Copy every line that follows, character for character and from first to last, but leave the pictures out of your output.

────

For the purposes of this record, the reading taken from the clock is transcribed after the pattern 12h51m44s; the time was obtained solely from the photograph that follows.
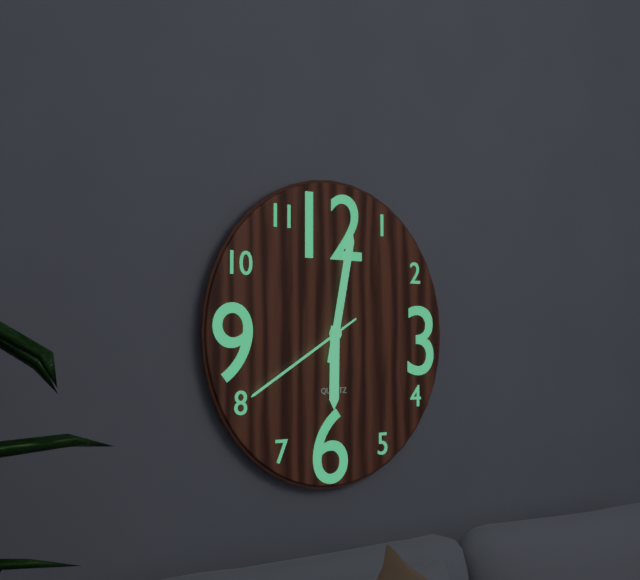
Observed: 6h02m40s
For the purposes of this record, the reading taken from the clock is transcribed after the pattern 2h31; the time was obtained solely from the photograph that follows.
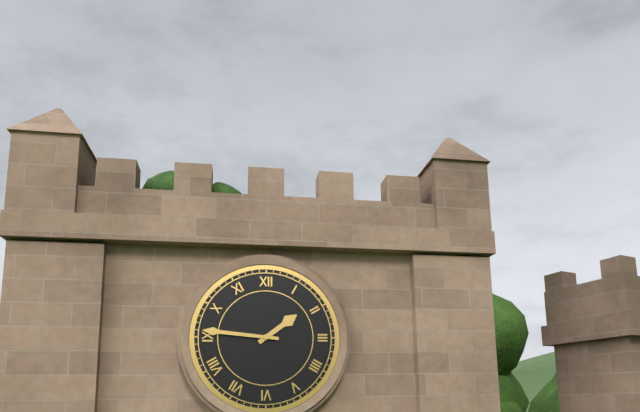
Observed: 1h46
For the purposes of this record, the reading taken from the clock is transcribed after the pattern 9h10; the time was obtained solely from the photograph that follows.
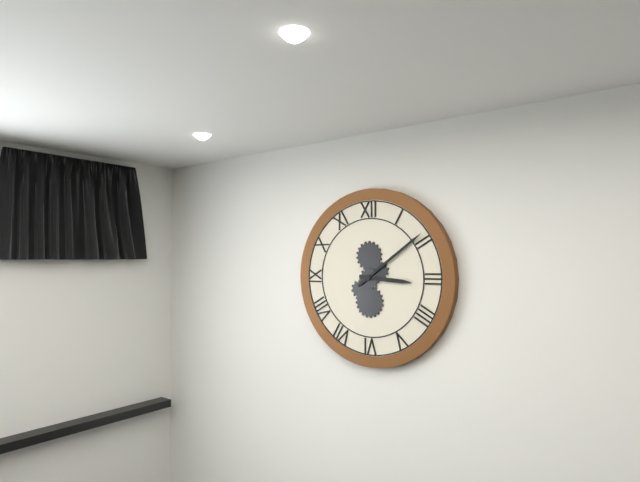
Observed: 3h09
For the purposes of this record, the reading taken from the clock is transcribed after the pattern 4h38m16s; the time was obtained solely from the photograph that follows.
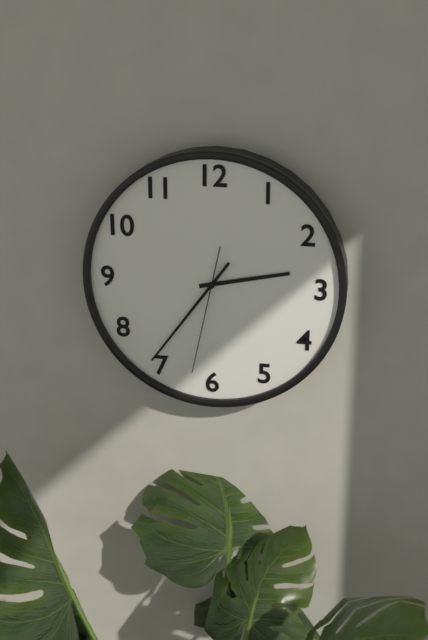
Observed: 2h36m32s
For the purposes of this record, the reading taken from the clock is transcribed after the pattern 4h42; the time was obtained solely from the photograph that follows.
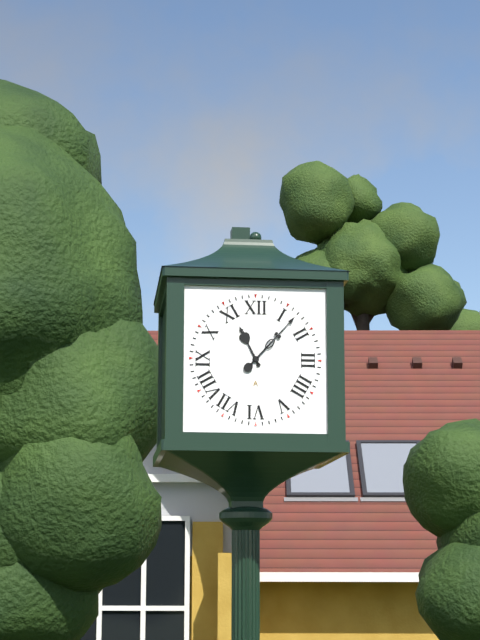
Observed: 11h07
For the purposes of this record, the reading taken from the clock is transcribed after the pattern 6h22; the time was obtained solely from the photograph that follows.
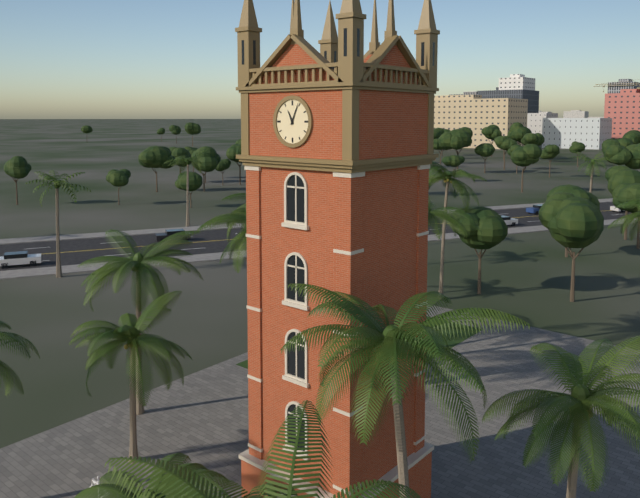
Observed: 11h04
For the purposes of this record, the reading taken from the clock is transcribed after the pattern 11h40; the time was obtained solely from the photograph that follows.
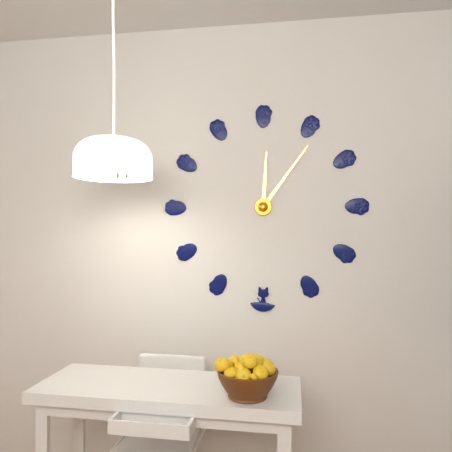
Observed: 12h06
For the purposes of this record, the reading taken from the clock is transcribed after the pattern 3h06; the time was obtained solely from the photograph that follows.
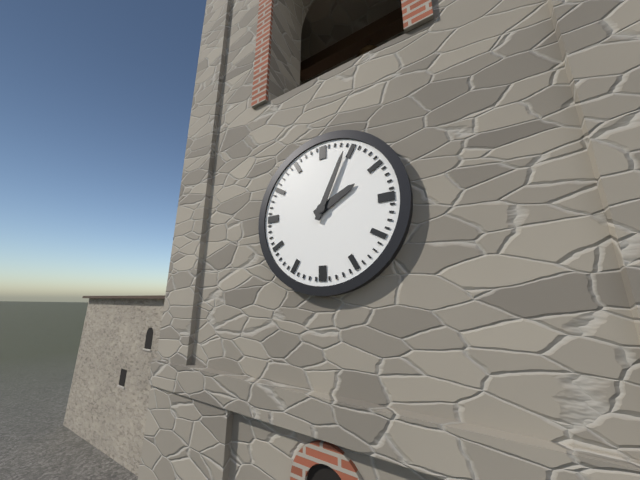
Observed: 2h04
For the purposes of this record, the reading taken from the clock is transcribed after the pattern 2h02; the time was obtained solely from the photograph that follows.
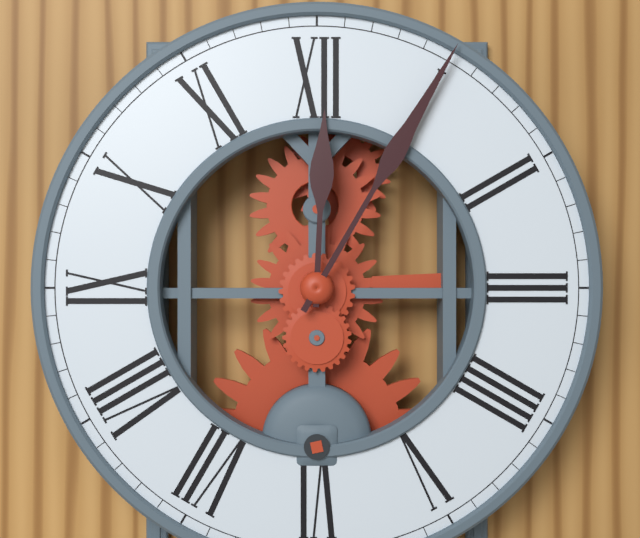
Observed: 12h05
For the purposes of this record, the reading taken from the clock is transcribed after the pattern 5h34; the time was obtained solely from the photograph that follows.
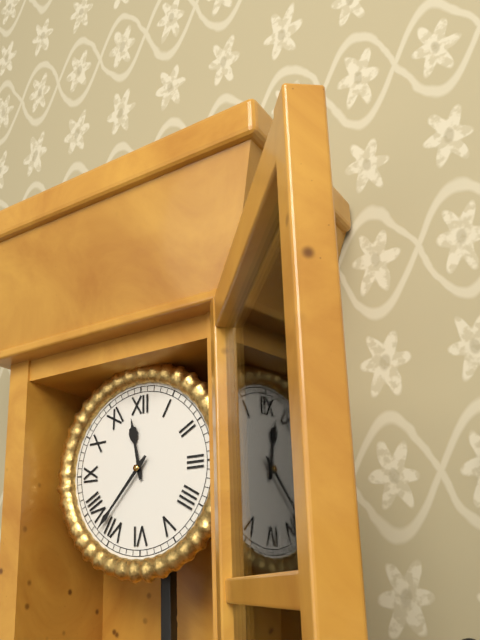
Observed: 11h37
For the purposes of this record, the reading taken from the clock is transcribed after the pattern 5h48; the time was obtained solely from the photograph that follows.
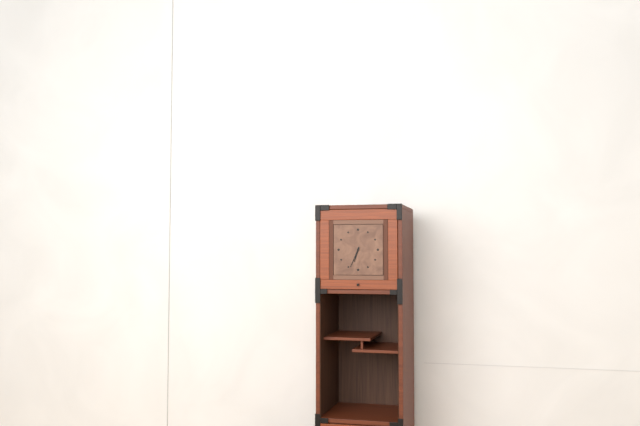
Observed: 6h34
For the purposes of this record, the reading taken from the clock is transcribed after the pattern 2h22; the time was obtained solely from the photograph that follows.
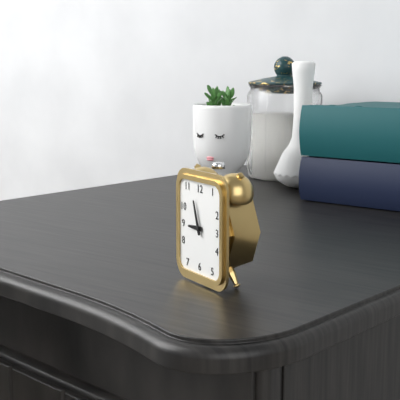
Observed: 8h57
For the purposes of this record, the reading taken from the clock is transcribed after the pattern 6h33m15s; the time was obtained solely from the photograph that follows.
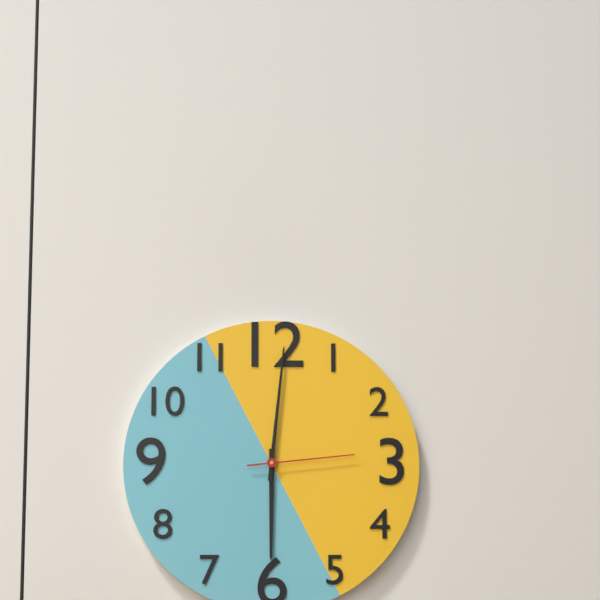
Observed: 6h01m14s
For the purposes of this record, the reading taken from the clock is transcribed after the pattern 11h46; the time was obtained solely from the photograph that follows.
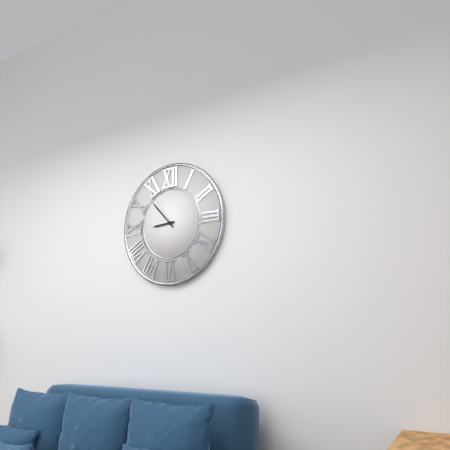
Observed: 8h53
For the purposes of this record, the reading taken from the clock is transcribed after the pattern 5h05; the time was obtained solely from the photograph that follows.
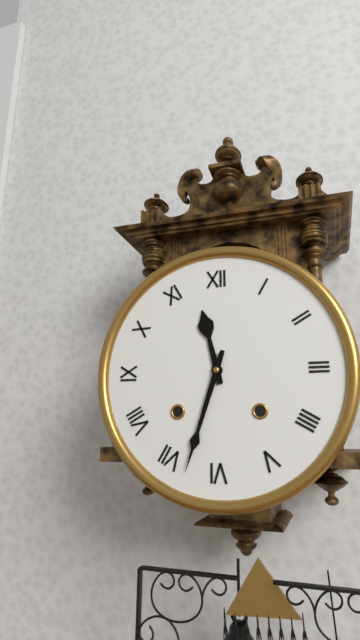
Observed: 11h33
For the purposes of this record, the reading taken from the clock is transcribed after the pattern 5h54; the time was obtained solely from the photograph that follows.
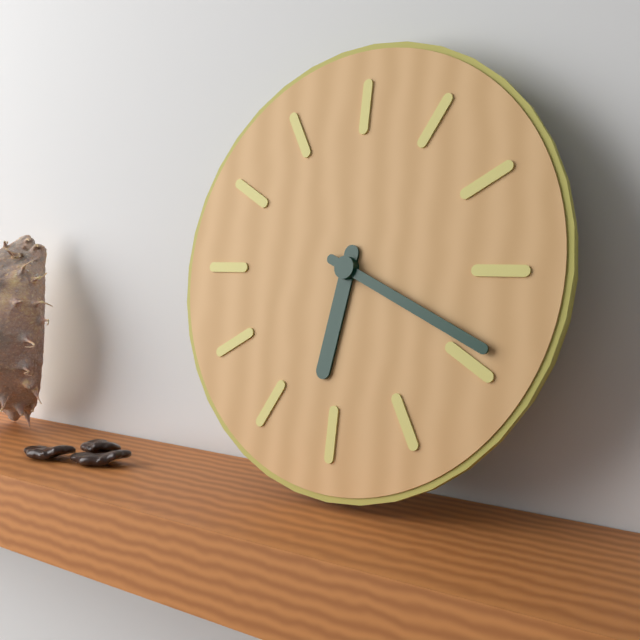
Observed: 6h19
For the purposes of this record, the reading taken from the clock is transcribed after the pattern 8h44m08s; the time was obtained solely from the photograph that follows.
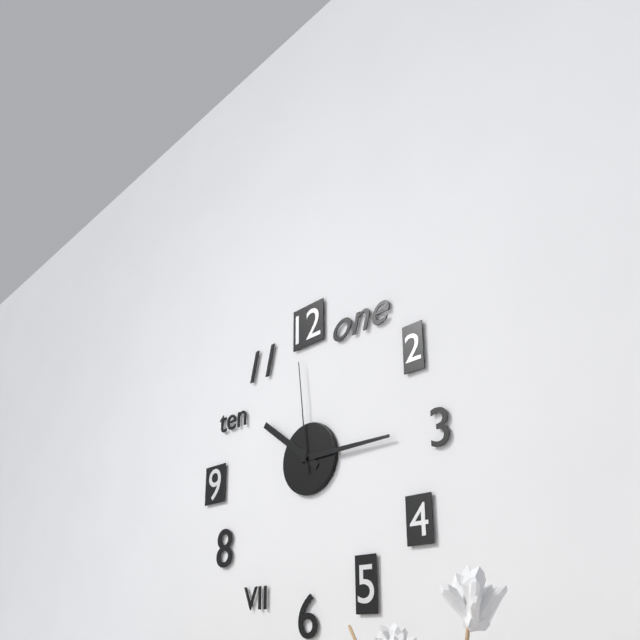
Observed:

────

# Written answer
For the purposes of this record, the reading taken from the clock is transcribed after the pattern 12h51m44s; the time was obtained solely from the photograph that follows.
Observed: 6h02m40s
For the purposes of this record, the reading taken from the clock is transcribed after the pattern 2h31; the time was obtained solely from the photograph that follows.
Observed: 1h46
For the purposes of this record, the reading taken from the clock is transcribed after the pattern 9h10; the time was obtained solely from the photograph that follows.
Observed: 3h09
For the purposes of this record, the reading taken from the clock is transcribed after the pattern 4h38m16s; the time was obtained solely from the photograph that follows.
Observed: 2h36m32s
For the purposes of this record, the reading taken from the clock is transcribed after the pattern 4h42; the time was obtained solely from the photograph that follows.
Observed: 11h07
For the purposes of this record, the reading taken from the clock is transcribed after the pattern 6h22; the time was obtained solely from the photograph that follows.
Observed: 11h04
For the purposes of this record, the reading taken from the clock is transcribed after the pattern 11h40; the time was obtained solely from the photograph that follows.
Observed: 12h06
For the purposes of this record, the reading taken from the clock is transcribed after the pattern 3h06; the time was obtained solely from the photograph that follows.
Observed: 2h04
For the purposes of this record, the reading taken from the clock is transcribed after the pattern 2h02; the time was obtained solely from the photograph that follows.
Observed: 12h05
For the purposes of this record, the reading taken from the clock is transcribed after the pattern 5h34; the time was obtained solely from the photograph that follows.
Observed: 11h37
For the purposes of this record, the reading taken from the clock is transcribed after the pattern 5h48; the time was obtained solely from the photograph that follows.
Observed: 6h34
For the purposes of this record, the reading taken from the clock is transcribed after the pattern 2h22; the time was obtained solely from the photograph that follows.
Observed: 8h57
For the purposes of this record, the reading taken from the clock is transcribed after the pattern 6h33m15s; the time was obtained solely from the photograph that follows.
Observed: 6h01m14s
For the purposes of this record, the reading taken from the clock is transcribed after the pattern 11h46; the time was obtained solely from the photograph that follows.
Observed: 8h53
For the purposes of this record, the reading taken from the clock is transcribed after the pattern 5h05; the time was obtained solely from the photograph that follows.
Observed: 11h33
For the purposes of this record, the reading taken from the clock is transcribed after the pattern 5h54; the time was obtained solely from the photograph that follows.
Observed: 6h19
For the purposes of this record, the reading taken from the clock is transcribed after the pattern 8h44m08s; the time was obtained solely from the photograph that follows.
Observed:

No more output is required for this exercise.